Au plus fort de la Première Guerre mondiale, c’est Julien, l’un des héritiers, qui va être directeur de l’usine de Mantes et employer une centaine d’ouvriers (56 sont des réfugiés du Nord et 50 habitants du Mantois) ; son frère Emile dirige la filature établie à Lille. Toujours durant le premier conflit mondial, est fondée en 1917, la Société immobilière d’industrie textile, chargée d’acquérir des terrains. C’est ainsi qu’elle achète sur Mantes-la-Ville en 1920, pour construire une filature qui comptera jusqu’à 600 salariés dans cette localité. Une seconde filiale est constituée en 1919, la Société immobilière de Mantes-la-Ville, pour « l’achat, la construction ou la prise en location d’immeubles destinés au logement salubre des ouvriers et employés », d’où la Cité-jardins à Mantes-la-Ville.

Mais que l’on ne s’y trompe pas. Sous des dehors paternalistes, avec cette cité ouvrière, la filature Le Blan cherche surtout à fidéliser ses salariés, qui auraient pu aller, par exemple, travailler dans les lutheries qui rémunèrent mieux leurs employés. Et la coopérative « La Nouvelle Famille », constituée dans la région le 22 mai 1918, indirectement à son initiative, pour ne s’adresser qu’aux seuls travailleurs de la filature, est de la même veine. Ainsi, l’emploi, le logement, l’alimentation, l’habillement et même les loisirs sont-ils sous la coupe directe ou indirecte de la Société.

La Société Le Blan est adhérente au syndicat patronal du textile depuis 1884 ; celui-ci a pour but de « défendre les intérêts moraux et professionnels des industries textiles et de leurs collaborateurs, ingénieurs, directeurs, employés et ouvriers ». Mais qu’en est-il vraiment de cette profession de foi à Mantes-la-Ville.

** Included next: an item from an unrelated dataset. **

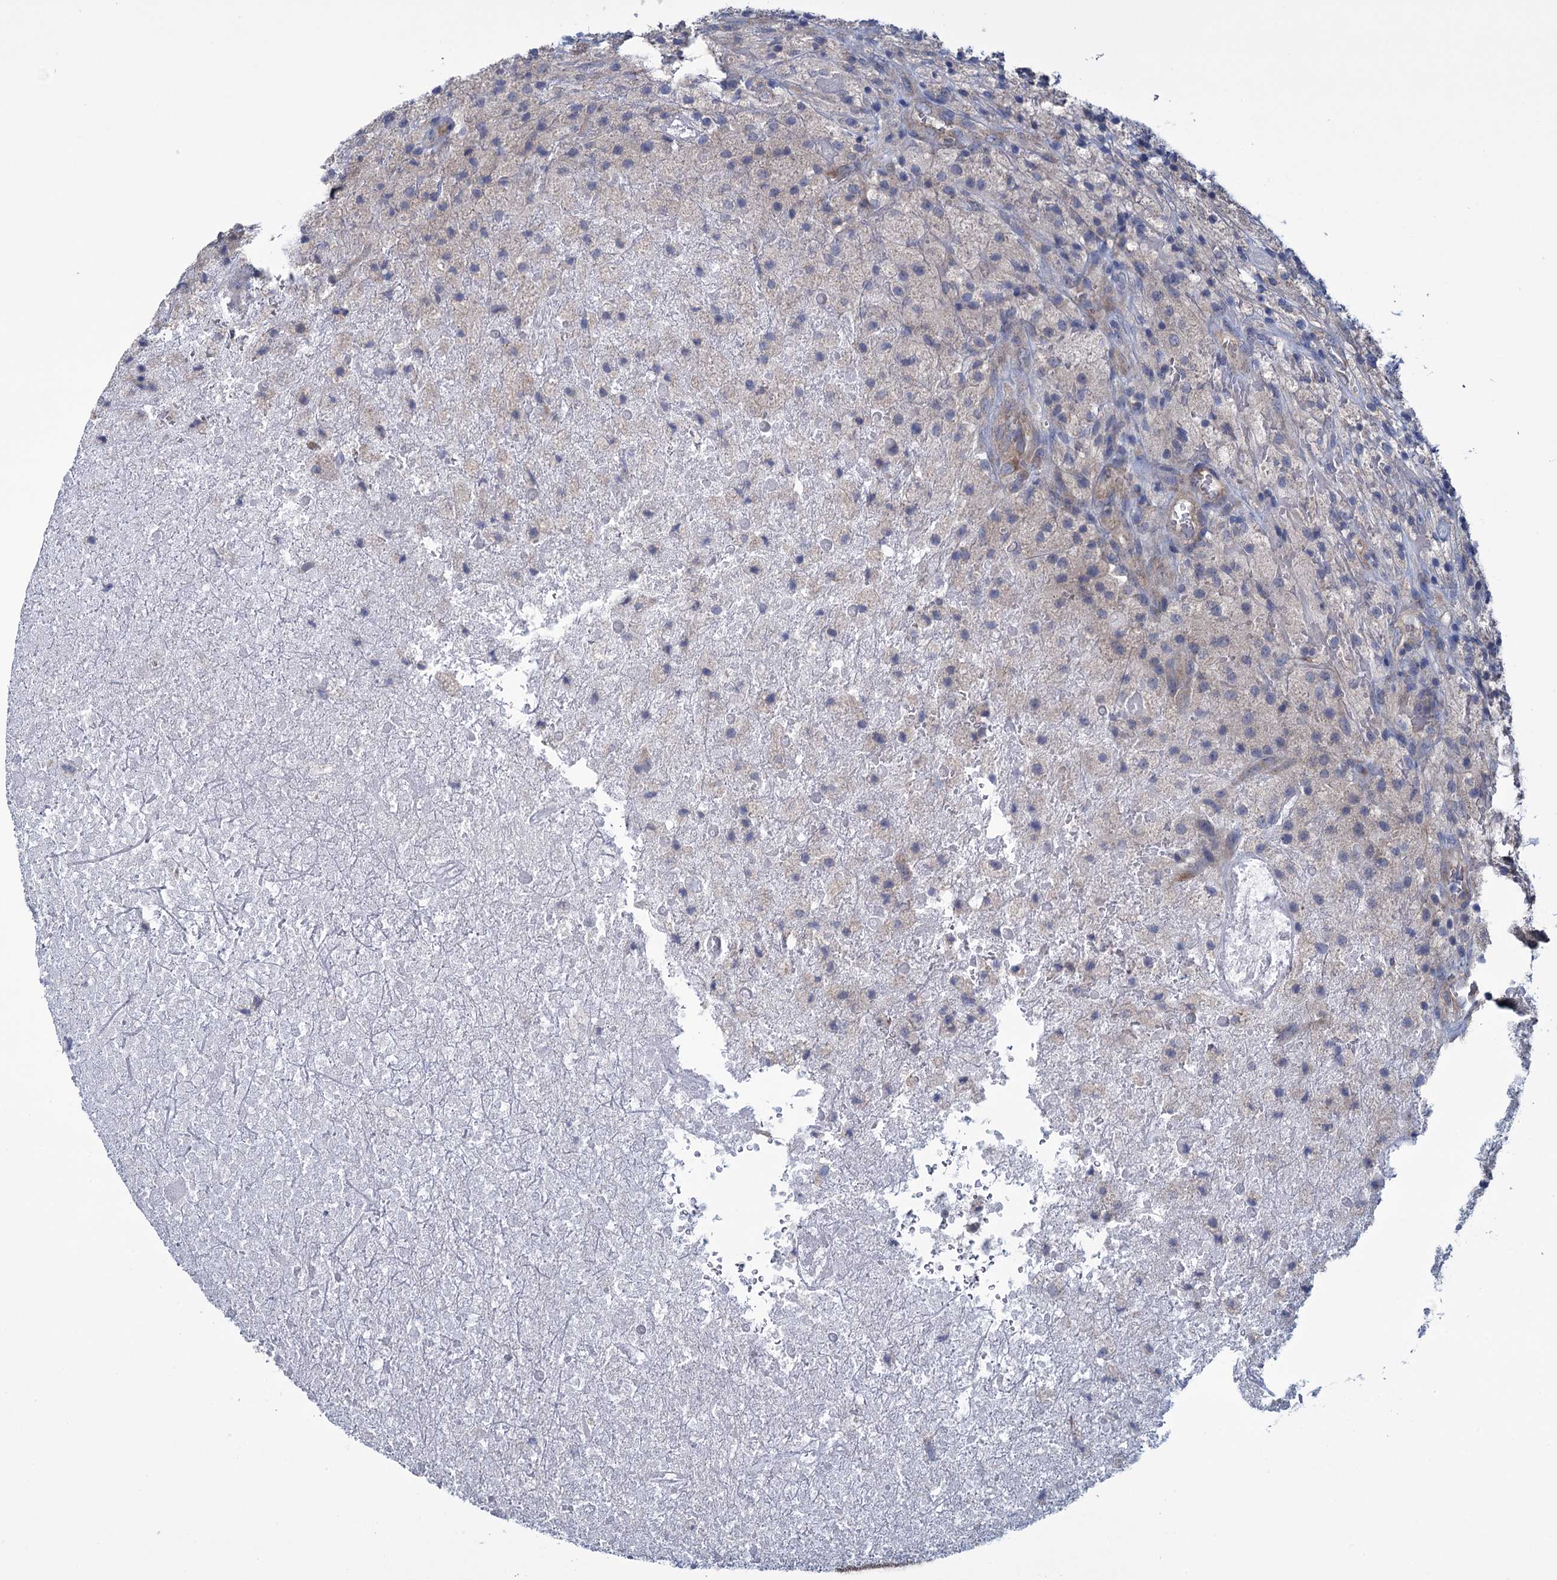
{"staining": {"intensity": "negative", "quantity": "none", "location": "none"}, "tissue": "glioma", "cell_type": "Tumor cells", "image_type": "cancer", "snomed": [{"axis": "morphology", "description": "Glioma, malignant, High grade"}, {"axis": "topography", "description": "Brain"}], "caption": "An IHC histopathology image of glioma is shown. There is no staining in tumor cells of glioma.", "gene": "GSTM2", "patient": {"sex": "male", "age": 69}}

Voici le témoignage de Simone Deshumeurs, née le 20 novembre 1912, qui va y travailler le 21 novembre 1925, à 13 ans et un jour. Ses parents ont répondu à l’une des nombreuses annonces sur l’embauche de « fillettes de 14 à 16 ans ». La Société respecte ainsi la législation sur le travail des enfants : la petite Simone a terminé sa scolarité aux dernières vacances d’été et elle est sur sa quatorzième année. De tous temps, les filatures ont fait travailler les enfants ; au 19e siècle, les industriels du textile ont grondé, au nom de « la liberté de l’industrie et du droit des parents à choisir le travail de leurs enfants », contre la scolarité obligatoire jusqu’à 13 ans. La petite taille des enfants leur permet d’accéder sous un métier afin de remédier à un quelconque blocage.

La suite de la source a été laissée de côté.